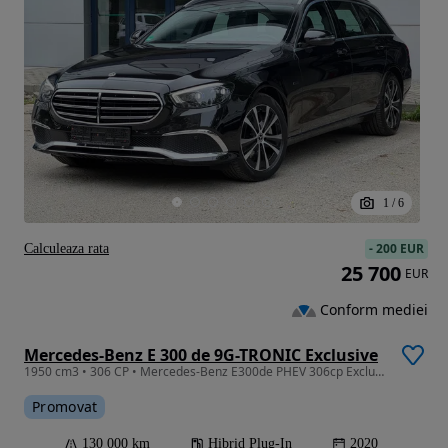
1
/
6
-
200 EUR
Calculeaza rata
25 700
EUR
Conform mediei
Mercedes-Benz E 300 de 9G-TRONIC Exclusive
1950 cm3 • 306 CP • Mercedes-Benz E300de PHEV 306cp Exclusive
Promovat
130 000 km
Hibrid Plug-In
2020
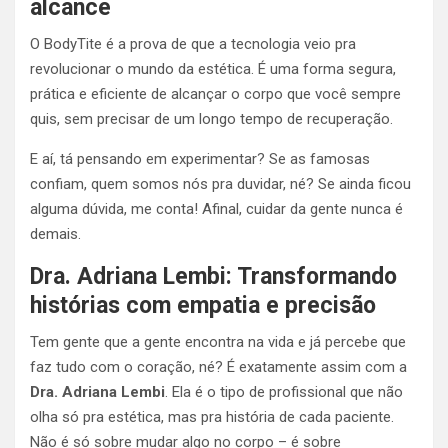
alcance
O BodyTite é a prova de que a tecnologia veio pra
revolucionar o mundo da estética. É uma forma segura,
prática e eficiente de alcançar o corpo que você sempre
quis, sem precisar de um longo tempo de recuperação.
E aí, tá pensando em experimentar? Se as famosas
confiam, quem somos nós pra duvidar, né? Se ainda ficou
alguma dúvida, me conta! Afinal, cuidar da gente nunca é
demais.
Dra. Adriana Lembi: Transformando
histórias com empatia e precisão
Tem gente que a gente encontra na vida e já percebe que
faz tudo com o coração, né? É exatamente assim com a
Dra. Adriana Lembi
. Ela é o tipo de profissional que não
olha só pra estética, mas pra história de cada paciente.
Não é só sobre mudar algo no corpo – é sobre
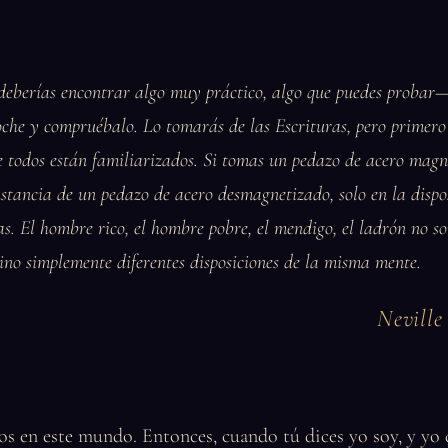
deberías encontrar algo muy práctico, algo que puedes probar—
oche y compruébalo. Lo tomarás de las Escrituras, pero primero
e todos están familiarizados. Si tomas un pedazo de acero magn
sustancia de un pedazo de acero desmagnetizado, solo en la dispo
as. El hombre rico, el hombre pobre, el mendigo, el ladrón no s
 sino simplemente diferentes disposiciones de la misma mente.
Nevill
os en este mundo. Entonces, cuando tú dices yo soy, y yo 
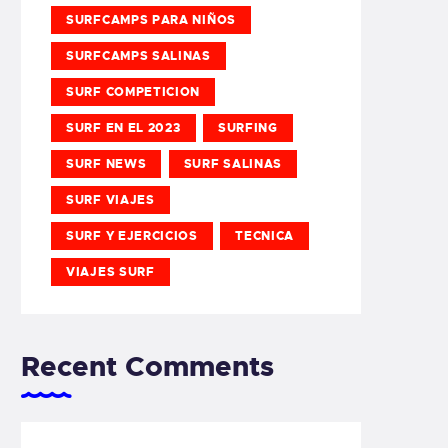
SURFCAMPS PARA NIÑOS
SURFCAMPS SALINAS
SURF COMPETICION
SURF EN EL 2023
SURFING
SURF NEWS
SURF SALINAS
SURF VIAJES
SURF Y EJERCICIOS
TECNICA
VIAJES SURF
Recent Comments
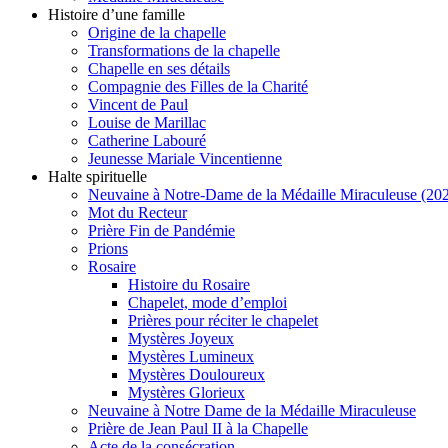
Histoire d’une famille
Origine de la chapelle
Transformations de la chapelle
Chapelle en ses détails
Compagnie des Filles de la Charité
Vincent de Paul
Louise de Marillac
Catherine Labouré
Jeunesse Mariale Vincentienne
Halte spirituelle
Neuvaine à Notre-Dame de la Médaille Miraculeuse (202
Mot du Recteur
Prière Fin de Pandémie
Prions
Rosaire
Histoire du Rosaire
Chapelet, mode d’emploi
Prières pour réciter le chapelet
Mystères Joyeux
Mystères Lumineux
Mystères Douloureux
Mystères Glorieux
Neuvaine à Notre Dame de la Médaille Miraculeuse
Prière de Jean Paul II à la Chapelle
Acte de la consécration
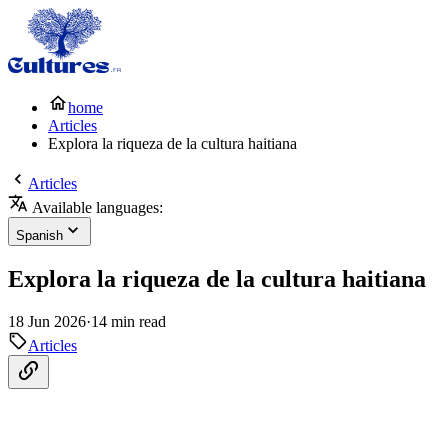
home
Articles
Explora la riqueza de la cultura haitiana
Articles
Available languages:
Spanish
Explora la riqueza de la cultura haitiana
18 Jun 2026
·
14 min read
Articles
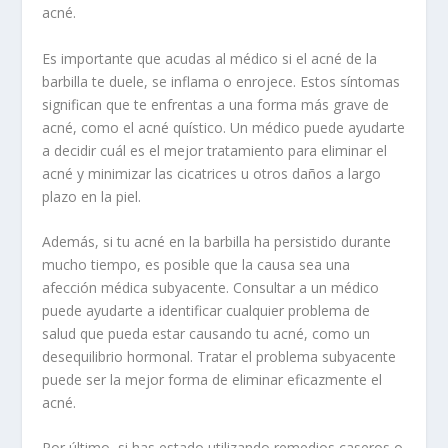
acné.
Es importante que acudas al médico si el acné de la
barbilla te duele, se inflama o enrojece. Estos síntomas
significan que te enfrentas a una forma más grave de
acné, como el acné quístico. Un médico puede ayudarte
a decidir cuál es el mejor tratamiento para eliminar el
acné y minimizar las cicatrices u otros daños a largo
plazo en la piel.
Además, si tu acné en la barbilla ha persistido durante
mucho tiempo, es posible que la causa sea una
afección médica subyacente. Consultar a un médico
puede ayudarte a identificar cualquier problema de
salud que pueda estar causando tu acné, como un
desequilibrio hormonal. Tratar el problema subyacente
puede ser la mejor forma de eliminar eficazmente el
acné.
Por último, si has estado utilizando remedios caseros o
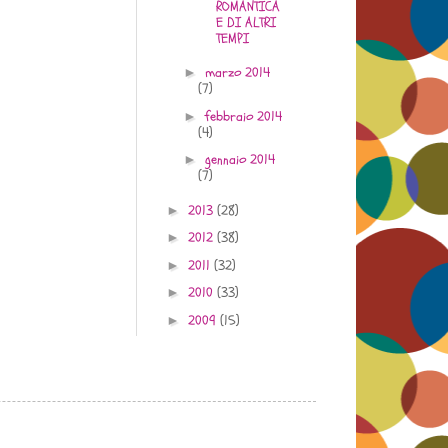
ROMANTICA
E DI ALTRI
TEMPI
marzo 2014
►
(7)
febbraio 2014
►
(4)
gennaio 2014
►
(7)
2013
(28)
►
2012
(38)
►
2011
(32)
►
2010
(33)
►
2009
(15)
►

Exercise goal:
Without the pictures, please reproduce each line of the listing above exactly, from the first one through the line bearing "confiam, quem somos".

Response area:
1
/
6
-
200 EUR
Calculeaza rata
25 700
EUR
Conform mediei
Mercedes-Benz E 300 de 9G-TRONIC Exclusive
1950 cm3 • 306 CP • Mercedes-Benz E300de PHEV 306cp Exclusive
Promovat
130 000 km
Hibrid Plug-In
2020
alcance
O BodyTite é a prova de que a tecnologia veio pra
revolucionar o mundo da estética. É uma forma segura,
prática e eficiente de alcançar o corpo que você sempre
quis, sem precisar de um longo tempo de recuperação.
E aí, tá pensando em experimentar? Se as famosas
confiam, quem somos nós pra duvidar, né? Se ainda ficou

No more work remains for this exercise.